Reproduce the material word for word, starting at its first line and stopping after the line that contains "classe F, especialmente equipado com".

Data in this exercise:
************
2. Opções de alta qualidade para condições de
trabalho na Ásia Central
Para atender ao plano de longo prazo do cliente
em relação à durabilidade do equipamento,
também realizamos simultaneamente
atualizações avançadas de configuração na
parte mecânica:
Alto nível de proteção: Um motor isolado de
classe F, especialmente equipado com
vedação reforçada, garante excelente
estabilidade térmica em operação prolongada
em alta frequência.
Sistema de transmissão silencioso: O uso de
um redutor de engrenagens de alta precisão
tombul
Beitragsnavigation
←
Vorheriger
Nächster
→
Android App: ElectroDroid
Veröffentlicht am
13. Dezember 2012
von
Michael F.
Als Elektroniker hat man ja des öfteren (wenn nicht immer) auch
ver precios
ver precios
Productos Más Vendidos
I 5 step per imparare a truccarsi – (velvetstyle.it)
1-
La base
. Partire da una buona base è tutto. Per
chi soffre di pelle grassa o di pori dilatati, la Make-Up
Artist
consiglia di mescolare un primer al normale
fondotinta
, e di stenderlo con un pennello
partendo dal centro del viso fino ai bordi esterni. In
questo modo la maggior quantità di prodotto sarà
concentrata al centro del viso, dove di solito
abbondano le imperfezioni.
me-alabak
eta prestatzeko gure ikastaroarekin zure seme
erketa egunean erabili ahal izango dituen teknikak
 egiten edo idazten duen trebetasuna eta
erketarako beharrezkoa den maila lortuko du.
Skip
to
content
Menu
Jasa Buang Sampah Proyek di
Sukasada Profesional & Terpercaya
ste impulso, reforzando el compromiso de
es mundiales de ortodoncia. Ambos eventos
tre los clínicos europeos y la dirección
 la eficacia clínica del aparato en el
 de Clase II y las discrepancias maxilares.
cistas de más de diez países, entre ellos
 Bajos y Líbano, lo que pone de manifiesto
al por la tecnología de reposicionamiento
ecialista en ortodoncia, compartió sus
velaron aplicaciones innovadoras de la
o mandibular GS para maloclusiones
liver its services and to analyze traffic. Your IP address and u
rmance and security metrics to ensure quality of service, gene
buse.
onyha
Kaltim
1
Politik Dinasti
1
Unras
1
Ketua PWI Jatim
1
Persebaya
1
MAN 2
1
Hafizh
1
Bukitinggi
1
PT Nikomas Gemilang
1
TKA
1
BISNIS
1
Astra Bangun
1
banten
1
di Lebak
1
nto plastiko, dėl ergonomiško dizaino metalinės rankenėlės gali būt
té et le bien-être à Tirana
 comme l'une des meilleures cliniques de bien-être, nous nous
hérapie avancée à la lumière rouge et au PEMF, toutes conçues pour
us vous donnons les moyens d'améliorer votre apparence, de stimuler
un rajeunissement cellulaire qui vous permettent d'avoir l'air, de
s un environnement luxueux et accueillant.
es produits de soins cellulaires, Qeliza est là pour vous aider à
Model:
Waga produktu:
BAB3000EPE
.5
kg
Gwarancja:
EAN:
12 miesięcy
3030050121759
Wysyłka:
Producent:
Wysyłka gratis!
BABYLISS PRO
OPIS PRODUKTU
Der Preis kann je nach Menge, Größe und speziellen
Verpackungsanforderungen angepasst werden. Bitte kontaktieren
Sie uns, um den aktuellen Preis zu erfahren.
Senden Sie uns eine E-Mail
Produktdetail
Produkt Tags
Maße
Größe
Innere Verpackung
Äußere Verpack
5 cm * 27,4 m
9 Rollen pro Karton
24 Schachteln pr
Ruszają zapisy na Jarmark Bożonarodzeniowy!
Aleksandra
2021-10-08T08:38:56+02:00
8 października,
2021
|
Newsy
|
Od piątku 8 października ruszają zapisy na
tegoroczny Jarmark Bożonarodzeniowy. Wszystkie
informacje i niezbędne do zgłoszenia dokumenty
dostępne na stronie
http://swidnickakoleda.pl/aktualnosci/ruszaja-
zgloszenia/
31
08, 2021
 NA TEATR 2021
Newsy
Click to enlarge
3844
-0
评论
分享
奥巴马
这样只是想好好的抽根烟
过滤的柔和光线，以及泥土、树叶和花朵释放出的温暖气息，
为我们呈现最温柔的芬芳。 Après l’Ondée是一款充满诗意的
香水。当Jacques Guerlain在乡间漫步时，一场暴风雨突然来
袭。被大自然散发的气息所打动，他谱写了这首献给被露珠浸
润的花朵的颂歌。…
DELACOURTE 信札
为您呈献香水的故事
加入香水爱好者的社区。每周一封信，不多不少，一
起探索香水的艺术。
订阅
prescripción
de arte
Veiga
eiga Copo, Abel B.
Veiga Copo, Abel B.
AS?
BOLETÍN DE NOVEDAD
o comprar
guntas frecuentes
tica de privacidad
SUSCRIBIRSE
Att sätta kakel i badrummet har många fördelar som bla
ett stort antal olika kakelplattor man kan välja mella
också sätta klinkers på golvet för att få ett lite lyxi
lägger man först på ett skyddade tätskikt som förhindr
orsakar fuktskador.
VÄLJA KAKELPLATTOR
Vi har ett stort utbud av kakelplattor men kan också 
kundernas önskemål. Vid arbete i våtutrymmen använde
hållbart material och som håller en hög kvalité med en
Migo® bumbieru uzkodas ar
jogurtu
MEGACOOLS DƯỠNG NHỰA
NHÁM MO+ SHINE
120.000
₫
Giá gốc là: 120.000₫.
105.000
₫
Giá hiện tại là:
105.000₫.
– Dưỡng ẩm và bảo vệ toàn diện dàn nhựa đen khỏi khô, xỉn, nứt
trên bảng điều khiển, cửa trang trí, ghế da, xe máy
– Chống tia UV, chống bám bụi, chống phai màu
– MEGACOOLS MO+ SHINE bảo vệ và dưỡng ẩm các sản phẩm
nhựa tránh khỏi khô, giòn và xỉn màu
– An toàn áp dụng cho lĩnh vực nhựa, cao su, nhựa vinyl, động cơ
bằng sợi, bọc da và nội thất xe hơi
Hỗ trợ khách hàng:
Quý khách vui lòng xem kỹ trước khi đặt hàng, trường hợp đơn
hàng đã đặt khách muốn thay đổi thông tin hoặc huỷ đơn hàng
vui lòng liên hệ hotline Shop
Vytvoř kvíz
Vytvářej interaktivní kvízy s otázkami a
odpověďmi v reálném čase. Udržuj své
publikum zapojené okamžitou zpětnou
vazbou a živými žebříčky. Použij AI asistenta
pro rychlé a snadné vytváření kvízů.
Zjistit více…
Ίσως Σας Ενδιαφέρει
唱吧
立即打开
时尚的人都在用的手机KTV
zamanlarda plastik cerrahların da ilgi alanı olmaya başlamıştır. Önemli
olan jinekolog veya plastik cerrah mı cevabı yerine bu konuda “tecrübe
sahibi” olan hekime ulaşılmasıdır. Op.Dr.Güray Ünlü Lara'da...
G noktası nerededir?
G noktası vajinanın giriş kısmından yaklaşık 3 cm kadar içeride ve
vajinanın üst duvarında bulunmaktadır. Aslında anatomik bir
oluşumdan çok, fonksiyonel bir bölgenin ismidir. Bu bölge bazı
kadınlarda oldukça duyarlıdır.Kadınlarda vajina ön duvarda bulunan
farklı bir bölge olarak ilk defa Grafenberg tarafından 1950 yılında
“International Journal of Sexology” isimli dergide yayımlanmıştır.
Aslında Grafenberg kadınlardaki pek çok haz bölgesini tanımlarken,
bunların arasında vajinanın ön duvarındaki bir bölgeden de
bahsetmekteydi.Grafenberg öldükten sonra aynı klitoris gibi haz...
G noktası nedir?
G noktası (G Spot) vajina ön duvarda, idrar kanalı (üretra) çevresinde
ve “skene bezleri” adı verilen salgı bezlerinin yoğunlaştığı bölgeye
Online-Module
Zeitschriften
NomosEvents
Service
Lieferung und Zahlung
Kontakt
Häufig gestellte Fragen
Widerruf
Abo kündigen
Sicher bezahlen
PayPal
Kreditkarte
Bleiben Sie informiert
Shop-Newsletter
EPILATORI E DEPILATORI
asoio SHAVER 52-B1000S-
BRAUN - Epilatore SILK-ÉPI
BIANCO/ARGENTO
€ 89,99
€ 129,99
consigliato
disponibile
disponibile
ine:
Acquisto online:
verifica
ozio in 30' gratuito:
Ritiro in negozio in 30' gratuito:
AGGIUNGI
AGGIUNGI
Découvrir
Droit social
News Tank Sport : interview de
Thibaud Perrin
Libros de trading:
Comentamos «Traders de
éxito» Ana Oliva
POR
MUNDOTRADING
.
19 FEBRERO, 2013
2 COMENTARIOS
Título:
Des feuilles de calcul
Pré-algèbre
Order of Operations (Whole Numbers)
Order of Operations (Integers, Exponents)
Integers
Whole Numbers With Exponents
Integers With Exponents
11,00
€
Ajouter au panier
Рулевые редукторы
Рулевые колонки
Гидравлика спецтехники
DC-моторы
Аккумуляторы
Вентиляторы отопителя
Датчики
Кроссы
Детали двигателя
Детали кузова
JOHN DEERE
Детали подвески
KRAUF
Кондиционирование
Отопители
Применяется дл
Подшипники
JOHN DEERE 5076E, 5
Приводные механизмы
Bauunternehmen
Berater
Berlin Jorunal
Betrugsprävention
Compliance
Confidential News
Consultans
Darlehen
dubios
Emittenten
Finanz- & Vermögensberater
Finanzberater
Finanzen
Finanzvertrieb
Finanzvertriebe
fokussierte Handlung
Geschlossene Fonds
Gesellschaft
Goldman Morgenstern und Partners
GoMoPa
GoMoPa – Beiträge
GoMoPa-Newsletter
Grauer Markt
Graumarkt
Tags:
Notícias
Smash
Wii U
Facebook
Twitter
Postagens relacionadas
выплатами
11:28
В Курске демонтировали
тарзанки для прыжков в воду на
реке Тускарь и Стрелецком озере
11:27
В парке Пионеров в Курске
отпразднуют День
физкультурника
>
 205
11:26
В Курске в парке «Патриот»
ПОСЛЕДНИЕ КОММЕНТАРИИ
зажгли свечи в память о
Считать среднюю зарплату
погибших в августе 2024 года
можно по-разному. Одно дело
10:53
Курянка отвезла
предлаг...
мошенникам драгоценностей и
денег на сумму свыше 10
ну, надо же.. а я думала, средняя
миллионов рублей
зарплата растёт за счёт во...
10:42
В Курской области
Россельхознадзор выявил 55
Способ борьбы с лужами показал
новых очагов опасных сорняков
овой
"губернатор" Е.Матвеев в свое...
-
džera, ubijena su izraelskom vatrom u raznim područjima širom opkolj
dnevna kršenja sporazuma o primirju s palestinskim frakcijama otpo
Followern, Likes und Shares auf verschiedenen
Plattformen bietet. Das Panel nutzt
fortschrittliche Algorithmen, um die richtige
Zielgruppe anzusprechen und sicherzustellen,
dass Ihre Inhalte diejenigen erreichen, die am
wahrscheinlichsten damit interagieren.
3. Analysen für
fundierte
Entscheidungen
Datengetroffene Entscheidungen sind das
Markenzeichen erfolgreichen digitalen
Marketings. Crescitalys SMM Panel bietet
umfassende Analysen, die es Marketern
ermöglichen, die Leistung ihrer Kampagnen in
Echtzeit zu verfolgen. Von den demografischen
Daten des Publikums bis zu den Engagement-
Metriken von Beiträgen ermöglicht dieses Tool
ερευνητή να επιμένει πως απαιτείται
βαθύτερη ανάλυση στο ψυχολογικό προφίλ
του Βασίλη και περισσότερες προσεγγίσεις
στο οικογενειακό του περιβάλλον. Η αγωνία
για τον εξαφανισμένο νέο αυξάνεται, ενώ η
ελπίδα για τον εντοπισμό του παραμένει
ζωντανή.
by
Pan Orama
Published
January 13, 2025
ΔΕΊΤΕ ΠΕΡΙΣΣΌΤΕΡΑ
************
Task response:
2. Opções de alta qualidade para condições de
trabalho na Ásia Central
Para atender ao plano de longo prazo do cliente
em relação à durabilidade do equipamento,
também realizamos simultaneamente
atualizações avançadas de configuração na
parte mecânica:
Alto nível de proteção: Um motor isolado de
classe F, especialmente equipado com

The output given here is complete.